### Metin Bloğu
┏━━

Dilekçelerin teatisi aşaması usulüne uygun tamamlanmakla taraf teşkili sağlanmış ve yine usulüne uygun olarak tahkikat aşamasına geçilmiştir.
DELİLLER:
İzmir 4. İcra Dairesi’nin …/… Esas sayılı dosyasının Uyap örneği, İzmir 4. İcra Dairesi’nin …/… Esas sayılı dosyasının Uyap örneği, … Sigorta Şirketi’nin yazı cevabı, Sigorta Bilgi ve Gözetim Merkezi’nin yazı cevabı, Sigorta Tahkim Komisyonu’nun yazı cevabı ve kusur ve otomotiv bilirkişisi … tarafından hazırlanan 16/04/2021 havale tarihli bilirkişi raporu dosyamız arasındadır.

┗━━

### Veriler
┏━━

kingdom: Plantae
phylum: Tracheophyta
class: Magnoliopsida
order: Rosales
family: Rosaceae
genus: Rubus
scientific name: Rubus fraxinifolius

┗━━
┏━━

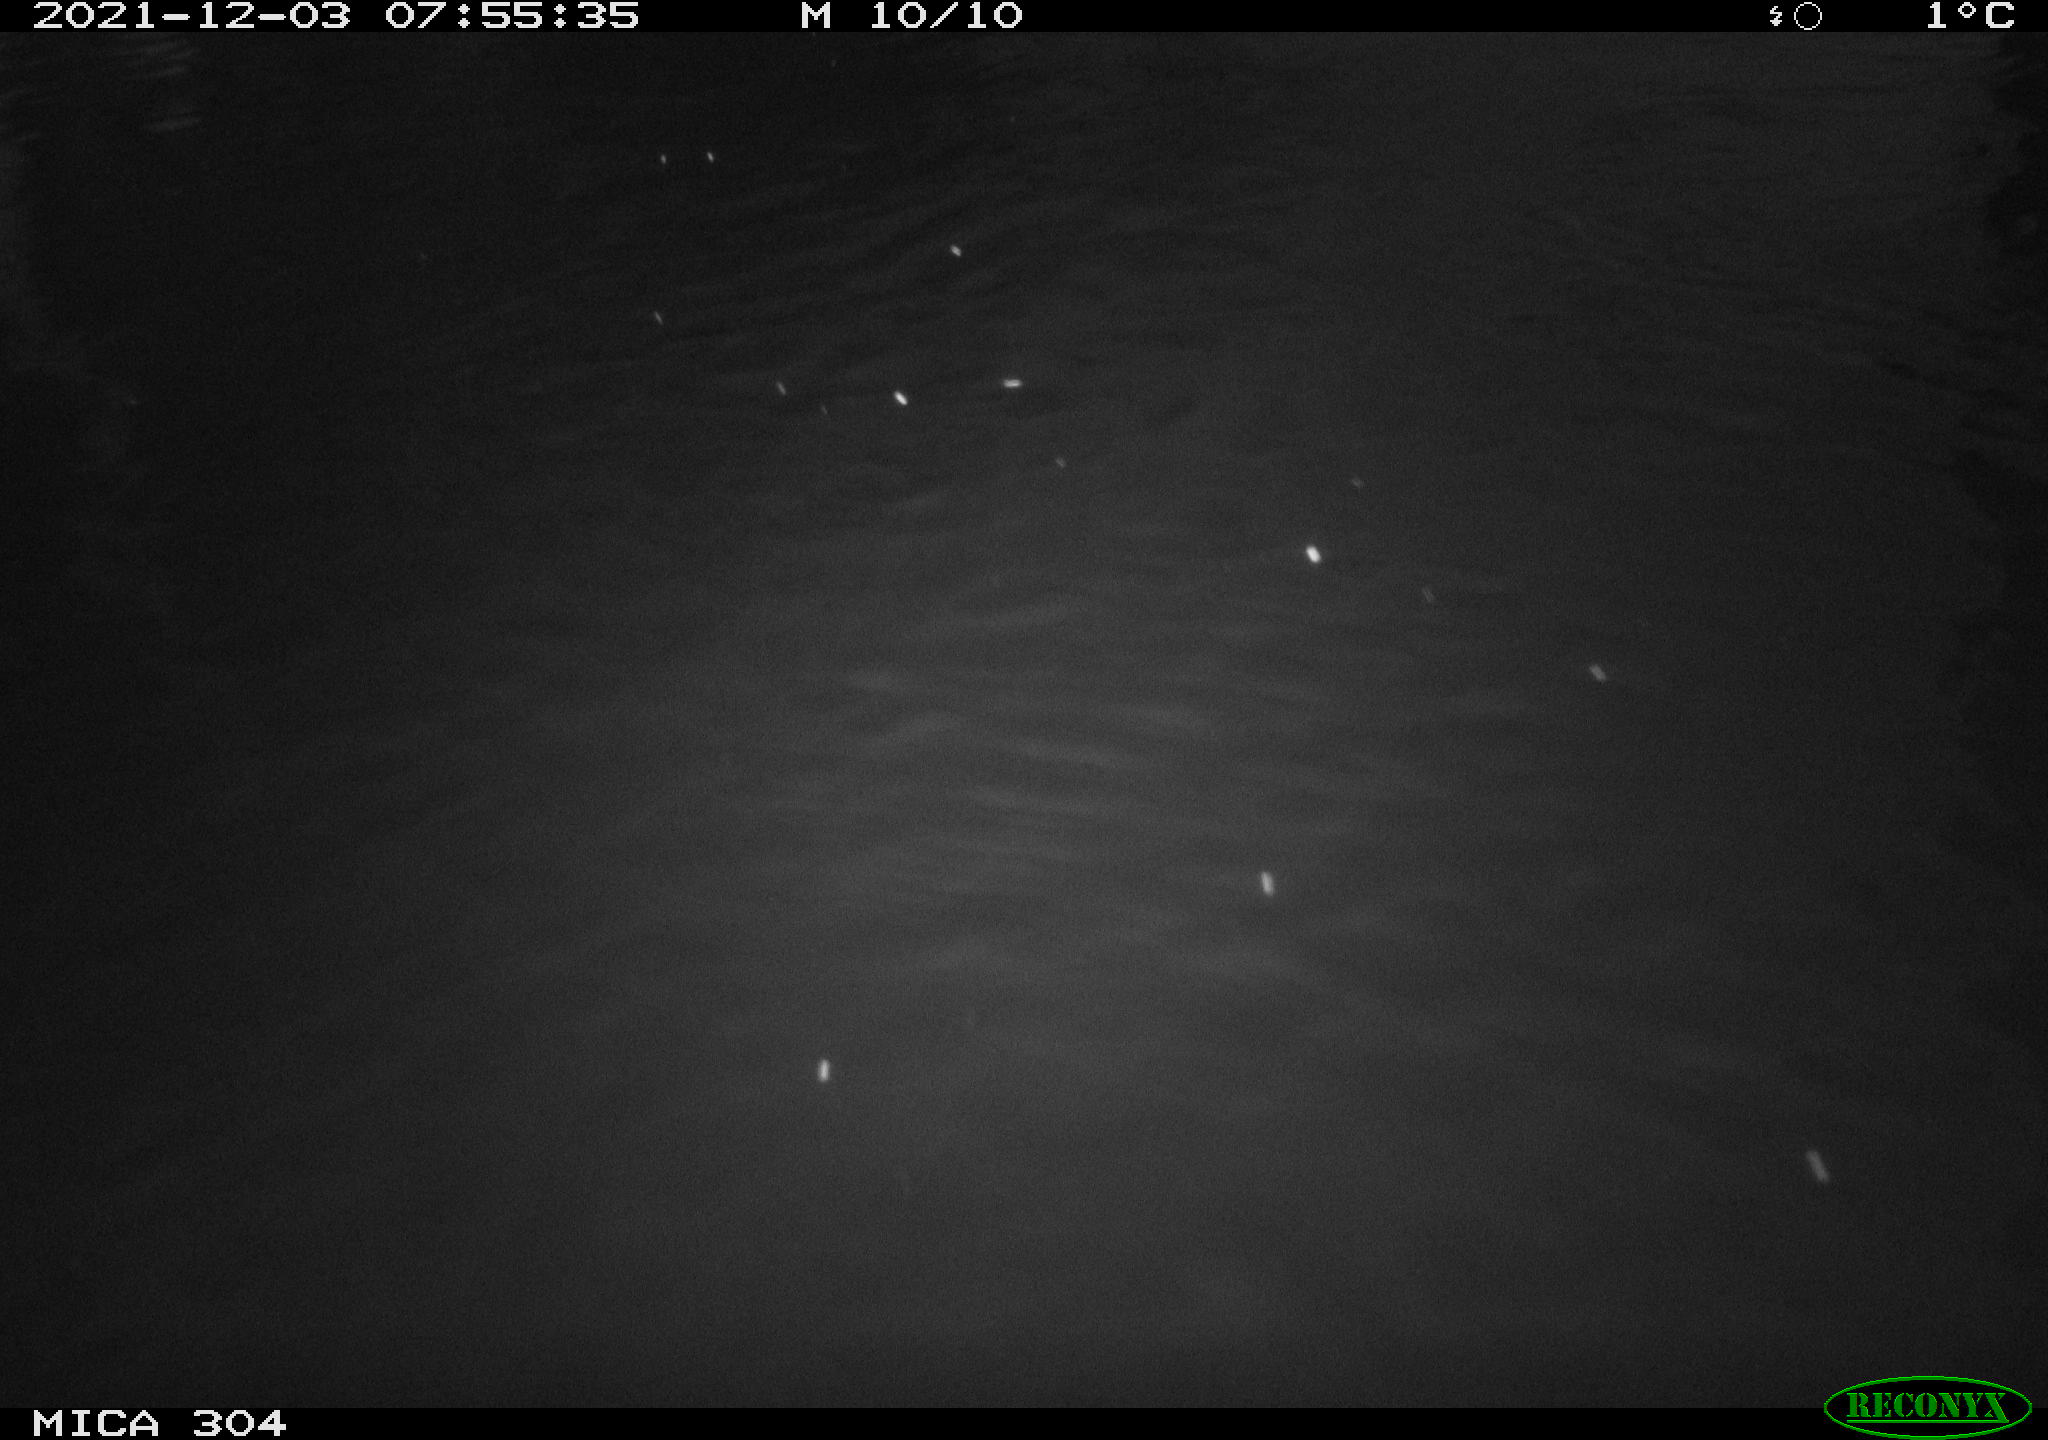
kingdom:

┗━━

### Yönergeler
A. Dava metnine göre bilirkişi raporunun havale tarihi nedir?
B. Dava metnini son cümlesinden sonra lütfen sürdürün.
Satırlar, dava metninden bağımsız ayrı bir malzemedir.

### Beklenen Cevaplar
A. 16/04/2021

B.
Sigorta Tahkim Komisyonu’nun …/… Esas ve …/… Karar sayılı dosyasının incelenmesinde; Mahkememiz davacısı tarafından davalı aleyhine mevcut davaya konu trafik kazasından kaynaklı değer kaybından kaynaklı davalıya başvuru yapılmasına rağmen ödeme yapılmadığı belirtilerek dava açıldığı, yapılan yargılama neticesinde dosyaya bilirkişi raporunun sunulduğu, raporda aracın 36.130,00 TL değer kaybına uğradığının bildirildiği, davacı tarafça ileri sürülen tahkim konusu olan değer göz önüne alınarak taleple bağlılık ilkesi gereği 2.725,00 TL değer kaybı zararının tahsiline yönelik 28/12/… tarihinde 5684 sayılı yasanın 30/12. Maddesi gereğince kesin olarak karar verildiği anlaşılmıştır.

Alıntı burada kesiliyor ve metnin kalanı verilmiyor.